Here, no undertakings at all were offered from the liquidators. No ring-fencing was available, so no security was offered by the liquidators in any respect. JDC relied upon security from HJ which was said to provide “reasonable assurances” to Erith that, should it successfully overturn the adjudicator's decision in later proceedings, JDC would be able to (i) repay the capital sum and (ii) meet any adverse costs orders.

This security was said to be by way of letter of credit, and an ATE insurance policy. The former was to deal with recovery of the sum awarded in the adjudication; the latter was to deal with the litigation costs. Erith relied upon the agreements that JDC and the liquidators had with HJ under which HJ retained at least 55% of the sums recovered including any costs recovery. This prima facie would contravene Regulation 4 of the Damages Based Agreements Regulations 2013 and hence be unenforceable. 

For the Judge, it was the quality of the security that was of central importance. Here, there was no letter of credit available. Instead there was “a so-called letter of intent” from HJ’s bankers. This led to a number of difficulties. For example, the bank’s letter required the whole judgment sum to be paid to HJ when about 45% of that belonged to the liquidator. There was no evidence of the bank’s own detailed conditions for granting letters of credit, which HJ would have to satisfy. JDC were effectively accepting that no security was available but also saying that HJ would provide it. But HJ said it would only provide it if Erith paid over the money, and even then, all HJ could do was promise to apply for it. 

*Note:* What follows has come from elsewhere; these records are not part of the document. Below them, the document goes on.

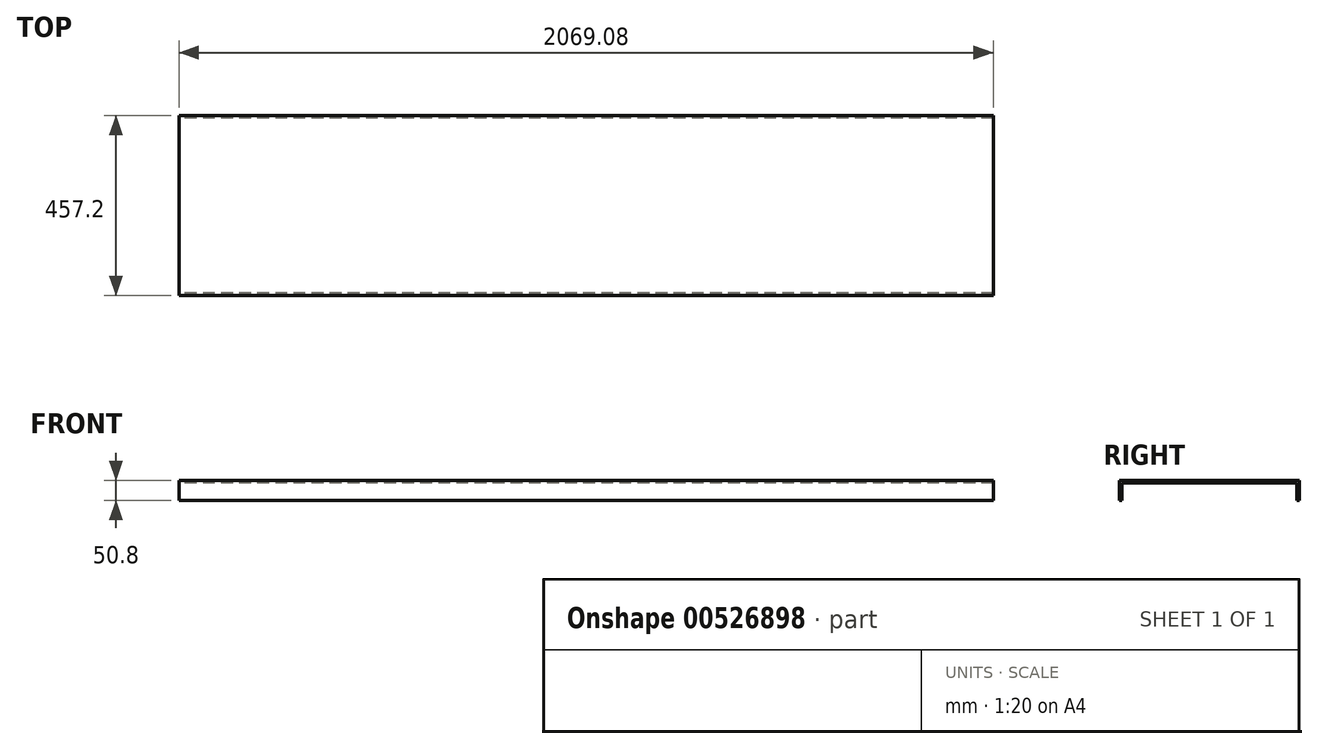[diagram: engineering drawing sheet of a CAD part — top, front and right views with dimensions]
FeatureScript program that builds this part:
annotation { "Feature Type Name" : "Feature", "Feature Type Description" : "" }
export const myFeature = defineFeature(function(context is Context, id is Id, definition is map)
    precondition{}
    {
        {
            var Q0;
            Q0=qCreatedBy(makeId("Right.planeOp"),FACE);
            var sketch = newSketch(context, id + "F0", { "sketchPlane" : qUnion([Q0])});
            skLineSegment(sketch, "E0", {"start": v(0, 0) * mm, "end": v(228.6, 0) * mm});
            skLineSegment(sketch, "E1", {"start": v(228.6, 0) * mm, "end": v(228.6, -50.8) * mm});
            skLineSegment(sketch, "E2", {"start": v(228.6, -50.8) * mm, "end": v(222.25, -50.8) * mm});
            skLineSegment(sketch, "E3", {"start": v(222.25, -50.8) * mm, "end": v(222.25, -6.35) * mm});
            skLineSegment(sketch, "E4", {"start": v(222.25, -6.35) * mm, "end": v(0, -6.35) * mm});
            skLineSegment(sketch, "E5", {"start": v(0, -6.35) * mm, "end": v(0, 0) * mm});
            skLineSegment(sketch, "E6.MirrorCS", {"start": v(0, 0) * mm, "end": v(-228.6, 0) * mm});
            skLineSegment(sketch, "E7.MirrorCS", {"start": v(-228.6, 0) * mm, "end": v(-228.6, -50.8) * mm});
            skLineSegment(sketch, "E8.MirrorCS", {"start": v(-222.25, -50.8) * mm, "end": v(-222.25, -6.35) * mm});
            skLineSegment(sketch, "E9.MirrorCS", {"start": v(-222.25, -6.35) * mm, "end": v(0, -6.35) * mm});
            skLineSegment(sketch, "E10.MirrorCS", {"start": v(-228.6, -50.8) * mm, "end": v(-222.25, -50.8) * mm});
            skSolve(sketch);
        }
        {
            var Q0;
            Q0 = qSketchRegion(id + "F0", true);
            extrude(context, id + "F1", {"entities" : qUnion([Q0]), "depth" : 2069.08 * mm, "offsetDistance" : 25.4 * mm});
        }
    });
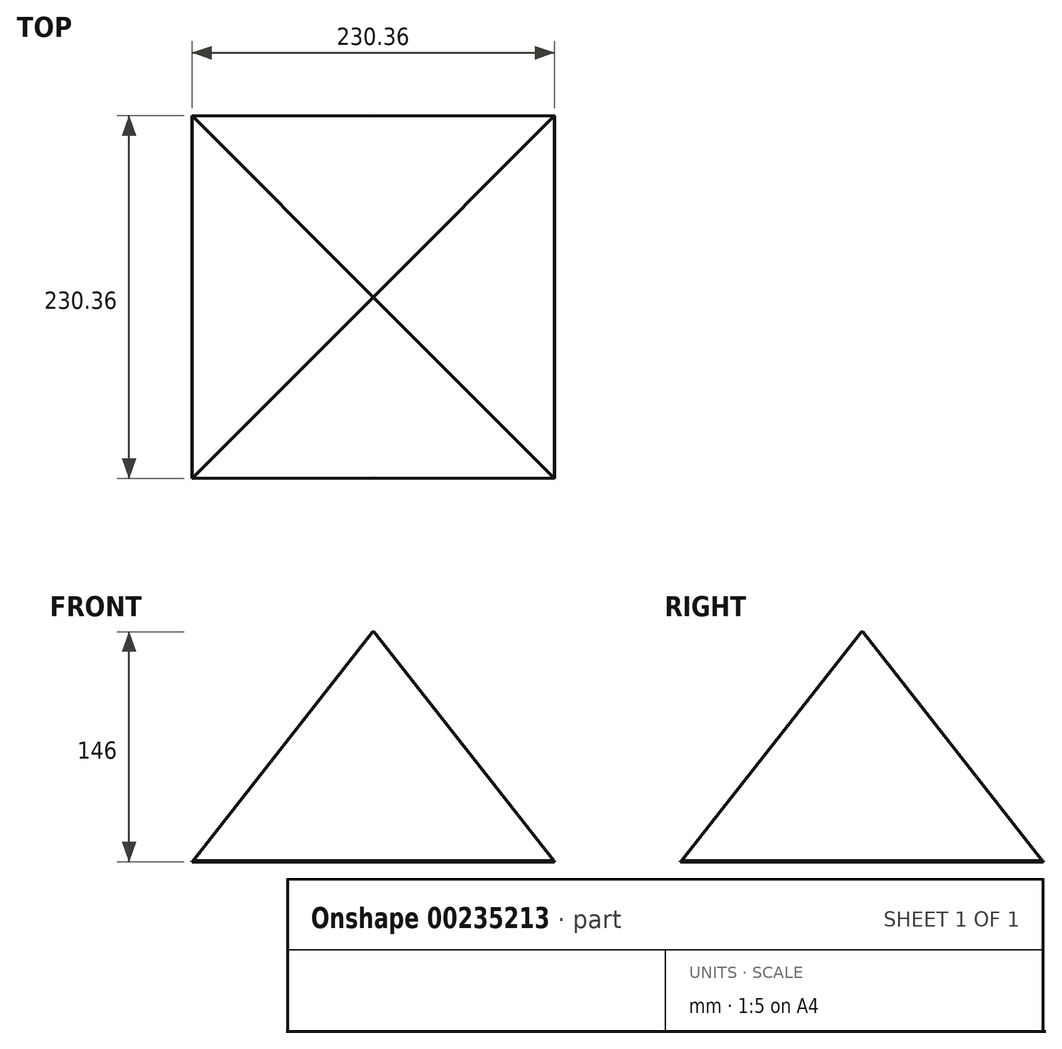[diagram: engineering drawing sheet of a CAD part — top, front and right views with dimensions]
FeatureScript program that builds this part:
annotation { "Feature Type Name" : "Feature", "Feature Type Description" : "" }
export const myFeature = defineFeature(function(context is Context, id is Id, definition is map)
    precondition{}
    {
        {
            var Q0;
            Q0=qCreatedBy(makeId("Top.planeOp"),FACE);
            var sketch = newSketch(context, id + "F0", { "sketchPlane" : qUnion([Q0])});
            skLineSegment(sketch, "E0", {"start": v(-115.18, -115.18) * mm, "end": v(115.18, 115.18) * mm, "construction": true});
            skLineSegment(sketch, "E1", {"start": v(-115.18, 115.18) * mm, "end": v(115.18, -115.18) * mm, "construction": true});
            skPoint(sketch, "E2", {"position": v(0, 0) * mm});
            skLineSegment(sketch, "E3", {"start": v(0, -115) * mm, "end": v(0, 115) * mm, "construction": true});
            skLineSegment(sketch, "E4", {"start": v(-115, 0) * mm, "end": v(115, 0) * mm, "construction": true});
            skLineSegment(sketch, "E5", {"start": v(-115.18, 115.18) * mm, "end": v(0, 115) * mm});
            skLineSegment(sketch, "E6", {"start": v(115.18, 115.18) * mm, "end": v(0, 115) * mm});
            skLineSegment(sketch, "E7", {"start": v(115.18, 115.18) * mm, "end": v(115, 0) * mm});
            skLineSegment(sketch, "E8", {"start": v(115, 0) * mm, "end": v(115.18, -115.18) * mm});
            skLineSegment(sketch, "E9", {"start": v(115.18, -115.18) * mm, "end": v(0, -115) * mm});
            skLineSegment(sketch, "E10", {"start": v(0, -115) * mm, "end": v(-115.18, -115.18) * mm});
            skLineSegment(sketch, "E11", {"start": v(-115.18, -115.18) * mm, "end": v(-115, 0) * mm});
            skLineSegment(sketch, "E12", {"start": v(-115, 0) * mm, "end": v(-115.18, 115.18) * mm});
            skSolve(sketch);
        }
        {
            var Q0;
            Q0=qCreatedBy(makeId("Top.planeOp"),FACE);
            cPlane(context, id + "F1", {"entities" : qUnion([Q0]), "cplaneType" : CPlaneType.OFFSET, "offset" : 146 * mm, "width" : 150 * mm, "height" : 150 * mm});
        }
        {
            var Q0;
            Q0=qCreatedBy(id+"F1.planeOp",FACE);
            var sketch = newSketch(context, id + "F2", { "sketchPlane" : qUnion([Q0])});
            skLineSegment(sketch, "E13.0", {"start": v(0.46, 0.46) * mm, "end": v(0.46, 0) * mm});
            skLineSegment(sketch, "E13.1", {"start": v(0.46, 0) * mm, "end": v(0.46, -0.46) * mm});
            skLineSegment(sketch, "E13.2", {"start": v(0.46, 0.46) * mm, "end": v(0, 0.46) * mm});
            skLineSegment(sketch, "E13.3", {"start": v(0.46, -0.46) * mm, "end": v(0, -0.46) * mm});
            skLineSegment(sketch, "E13.4", {"start": v(-0.46, 0.46) * mm, "end": v(0, 0.46) * mm});
            skLineSegment(sketch, "E13.5", {"start": v(-0.46, 0) * mm, "end": v(-0.46, 0.46) * mm});
            skLineSegment(sketch, "E13.6", {"start": v(-0.46, -0.46) * mm, "end": v(-0.46, 0) * mm});
            skLineSegment(sketch, "E13.7", {"start": v(0, -0.46) * mm, "end": v(-0.46, -0.46) * mm});
            skSolve(sketch);
        }
        {
            var Q0;
            Q0=makeQuery(id+"F2.imprint","IMPRINT",FACE,{"disambiguationData":[TD([[makeQuery(id+"F2.imprint","IMPRINT",EDGE,{"derivedFrom":sQuery(id+"F2.wireOp",EDGE,"E13.0")}),-1.0]])]});
            var Q1;
            Q1=makeQuery(id+"F0.imprint","IMPRINT",FACE,{"disambiguationData":[TD([[makeQuery(id+"F0.imprint","IMPRINT",EDGE,{"derivedFrom":sQuery(id+"F0.wireOp",EDGE,"E5")}),-1.0]])]});
            loft(context, id + "F3", {"sheetProfilesArray" : [{ "sheetProfileEntities" : qUnion([Q0]) }, { "sheetProfileEntities" : qUnion([Q1]) }]});
        }
        {
            var Q0;
            Q0 = qSketchRegion(id + "F0", true);
            extrude(context, id + "F4", {"entities" : qUnion([Q0]), "depth" : (146 / 210) * mm});
        }
    });
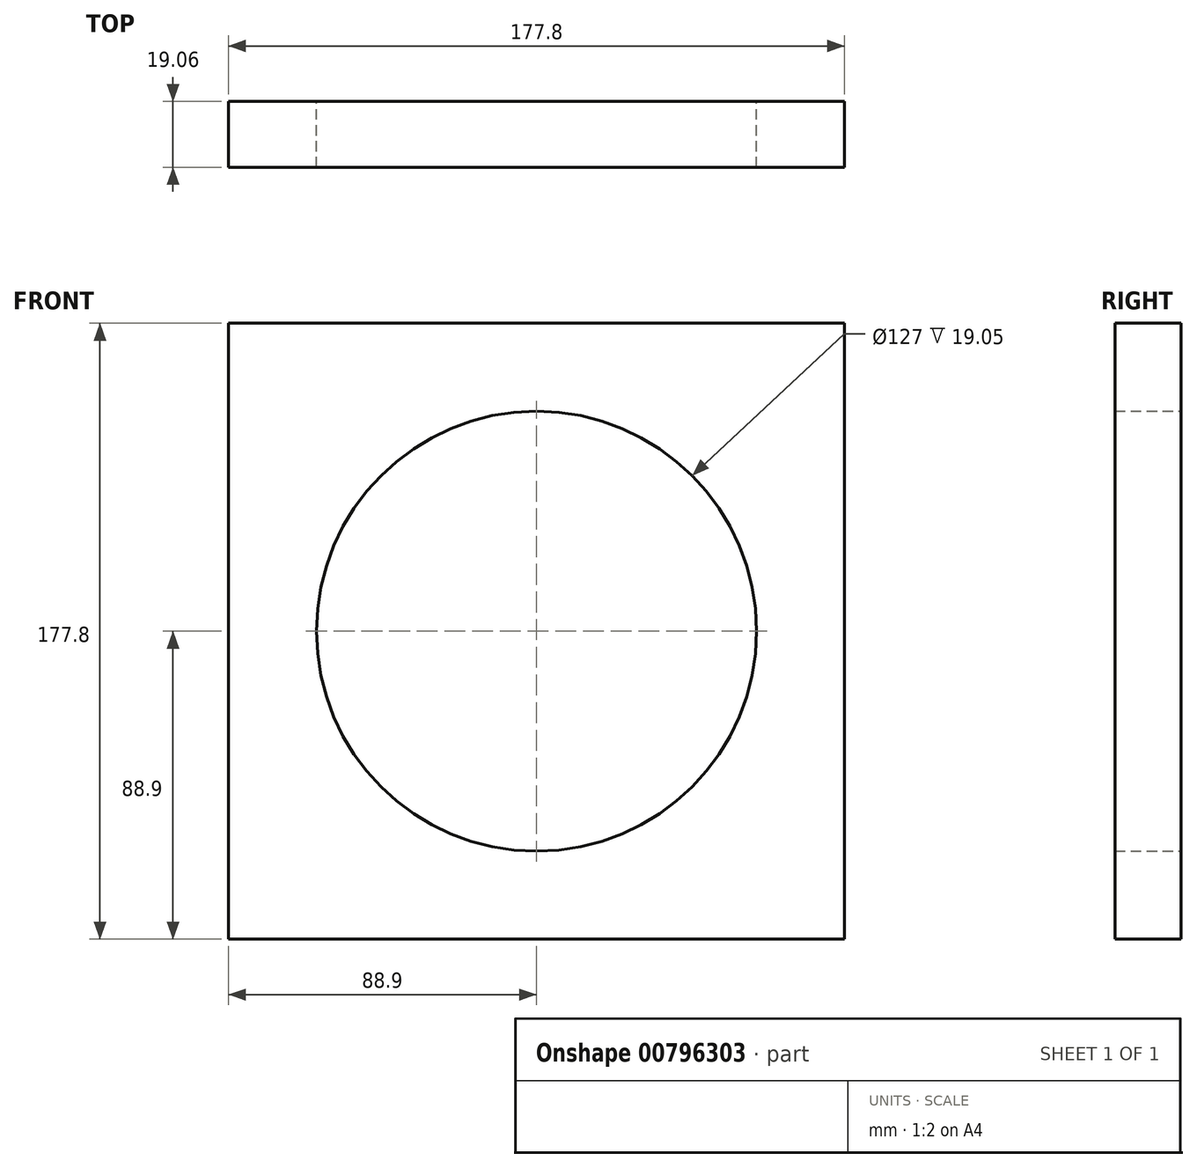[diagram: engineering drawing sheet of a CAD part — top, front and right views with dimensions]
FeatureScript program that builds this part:
annotation { "Feature Type Name" : "Feature", "Feature Type Description" : "" }
export const myFeature = defineFeature(function(context is Context, id is Id, definition is map)
    precondition{}
    {
        {
            var Q0;
            Q0=qCreatedBy(makeId("Front.planeOp"),FACE);
            var sketch = newSketch(context, id + "F0", { "sketchPlane" : qUnion([Q0])});
            skLineSegment(sketch, "E0.bottom", {"start": v(-88.9, 88.9) * mm, "end": v(88.9, 88.9) * mm});
            skLineSegment(sketch, "E0.top", {"start": v(-88.9, -88.9) * mm, "end": v(88.9, -88.9) * mm});
            skLineSegment(sketch, "E0.left", {"start": v(-88.9, 88.9) * mm, "end": v(-88.9, -88.9) * mm});
            skLineSegment(sketch, "E0.right", {"start": v(88.9, 88.9) * mm, "end": v(88.9, -88.9) * mm});
            skPoint(sketch, "E0.middle", {"position": v(0, 0) * mm});
            skSolve(sketch);
        }
        {
            var Q0;
            Q0=makeQuery(id+"F0.imprint","IMPRINT",FACE,{"disambiguationData":[TD([[makeQuery(id+"F0.imprint","IMPRINT",EDGE,{"derivedFrom":sQuery(id+"F0.wireOp",EDGE,"E0.bottom")}),-1.0]])]});
            var sketch = newSketch(context, id + "F1", { "sketchPlane" : qUnion([Q0])});
            skCircle(sketch, "E1", {"center": v(0, 0) * mm, "radius": 63.5 * mm});
            skSolve(sketch);
        }
        {
            var Q0;
            Q0=makeQuery(id+"F1.imprint","IMPRINT",FACE,{"disambiguationData":[TD([[makeQuery(id+"F1.imprint","IMPRINT",EDGE,{"derivedFrom":sQuery(id+"F1.wireOp",EDGE,"E1")}),-1.0]])]});
            extrude(context, id + "F2", {"entities" : qUnion([Q0]), "endBound" : BoundingType.SYMMETRIC, "depth" : 19.05 * mm, "offsetDistance" : 25.4 * mm});
        }
    });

This did not equate to any safeguard that sought to place Erith in a similar position to the one which it would be in were JDC solvent. The Judge then turned to the security said to be available in respect of Erith’s costs. Here, the ATE cover available was not sufficient. Again, it would not place Erith in a similar position to that which it would occupy were JDC solvent. 

The result of this was that the security available (or which was said to be potentially available, were the judgment sum to be paid to HJ) was insufficient and the summary enforcement application was refused. 

The Judge stressed that this did not mean that no company in liquidation could ever enforce an adjudicator’s decision in its favour. Liquidators may offer appropriate undertakings, such as to ring-fence any enforcement proceeds. These would be powerful points in a claimant’s favour on an enforcement application. There were also a variety of different methods and models available to liquidators. Simply because one party to a construction contract is in liquidation, this does not entitle the other party to that contract to a windfall. The enforcement here fell on its own facts.